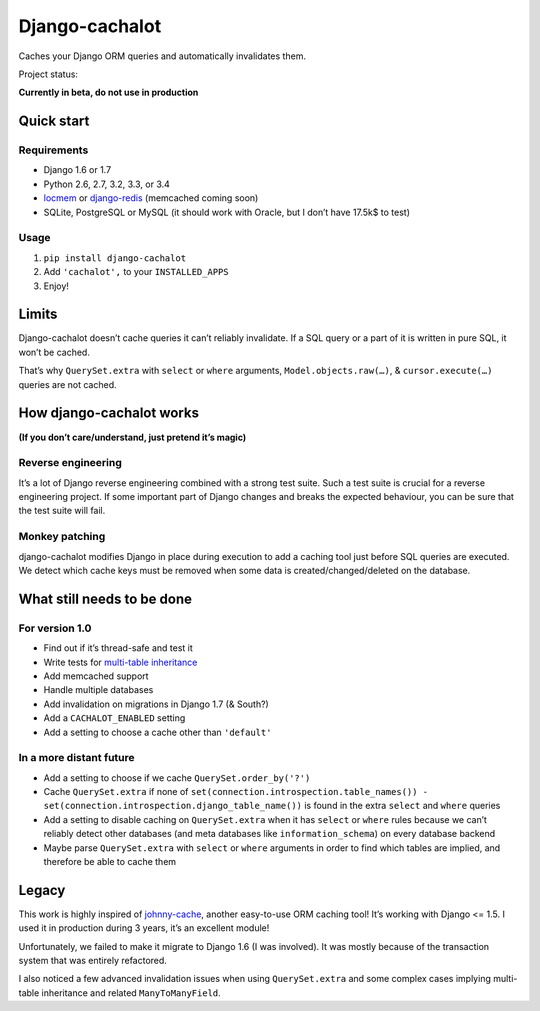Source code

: Django-cachalot
===============

Caches your Django ORM queries and automatically invalidates them.

Project status:

**Currently in beta, do not use in production**

.. image:: https://travis-ci.org/BertrandBordage/django-cachalot.png
   :target: https://travis-ci.org/BertrandBordage/django-cachalot

.. image:: https://coveralls.io/repos/BertrandBordage/django-cachalot/badge.png?branch=master
   :target: https://coveralls.io/r/BertrandBordage/django-cachalot?branch=master


.. image:: https://raw.github.com/BertrandBordage/django-cachalot/master/django-cachalot.jpg


Quick start
-----------

Requirements
............

- Django 1.6 or 1.7
- Python 2.6, 2.7, 3.2, 3.3, or 3.4
- `locmem <https://docs.djangoproject.com/en/1.7/topics/cache/#local-memory-caching>`_
  or `django-redis <https://github.com/niwibe/django-redis>`_
  (memcached coming soon)
- SQLite, PostgreSQL or MySQL (it should work with Oracle,
  but I don’t have 17.5k$ to test)

Usage
.....

#. ``pip install django-cachalot``
#. Add ``'cachalot',`` to your ``INSTALLED_APPS``
#. Enjoy!


Limits
------

Django-cachalot doesn’t cache queries it can’t reliably invalidate.
If a SQL query or a part of it is written in pure SQL, it won’t be cached.

That’s why ``QuerySet.extra`` with ``select`` or ``where`` arguments,
``Model.objects.raw(…)``, & ``cursor.execute(…)`` queries are not cached.


How django-cachalot works
-------------------------

**(If you don’t care/understand, just pretend it’s magic)**

Reverse engineering
...................

It’s a lot of Django reverse engineering combined with a strong test suite.
Such a test suite is crucial for a reverse engineering project.
If some important part of Django changes and breaks the expected behaviour,
you can be sure that the test suite will fail.

Monkey patching
...............

django-cachalot modifies Django in place during execution to add a caching tool
just before SQL queries are executed.
We detect which cache keys must be removed when some data
is created/changed/deleted on the database.


What still needs to be done
---------------------------

For version 1.0
...............

- Find out if it’s thread-safe and test it
- Write tests for `multi-table inheritance <https://docs.djangoproject.com/en/1.7/topics/db/models/#multi-table-inheritance>`_
- Add memcached support
- Handle multiple databases
- Add invalidation on migrations in Django 1.7 (& South?)
- Add a ``CACHALOT_ENABLED`` setting
- Add a setting to choose a cache other than ``'default'``

In a more distant future
........................

- Add a setting to choose if we cache ``QuerySet.order_by('?')``
- Cache ``QuerySet.extra`` if none of
  ``set(connection.introspection.table_names())
  - set(connection.introspection.django_table_name())``
  is found in the extra ``select`` and ``where`` queries
- Add a setting to disable caching on ``QuerySet.extra`` when it has ``select``
  or ``where`` rules because we can’t reliably detect other databases (and
  meta databases like ``information_schema``) on every database backend
- Maybe parse ``QuerySet.extra`` with ``select`` or ``where`` arguments
  in order to find which tables are implied, and therefore be able
  to cache them


Legacy
------

This work is highly inspired of
`johnny-cache <https://github.com/jmoiron/johnny-cache>`_, another easy-to-use
ORM caching tool!  It’s working with Django <= 1.5.
I used it in production during 3 years, it’s an excellent module!

Unfortunately, we failed to make it migrate to Django 1.6 (I was involved).
It was mostly because of the transaction system that was entirely refactored.

I also noticed a few advanced invalidation issues when using ``QuerySet.extra``
and some complex cases implying multi-table inheritance
and related ``ManyToManyField``.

▶ **YOUR TASK**
From the very first line of the listing above through the line that holds "- Python 2.6, 2.7, 3.2, 3.3, or 3.4", write out each line exactly as it stands, leaving pictures out.

▶ **RESPONSE**
Source code

: Django-cachalot
===============

Caches your Django ORM queries and automatically invalidates them.

Project status:

**Currently in beta, do not use in production**

.. image:: https://travis-ci.org/BertrandBordage/django-cachalot.png
   :target: https://travis-ci.org/BertrandBordage/django-cachalot

.. image:: https://coveralls.io/repos/BertrandBordage/django-cachalot/badge.png?branch=master
   :target: https://coveralls.io/r/BertrandBordage/django-cachalot?branch=master


.. image:: https://raw.github.com/BertrandBordage/django-cachalot/master/django-cachalot.jpg


Quick start
-----------

Requirements
............

- Django 1.6 or 1.7
- Python 2.6, 2.7, 3.2, 3.3, or 3.4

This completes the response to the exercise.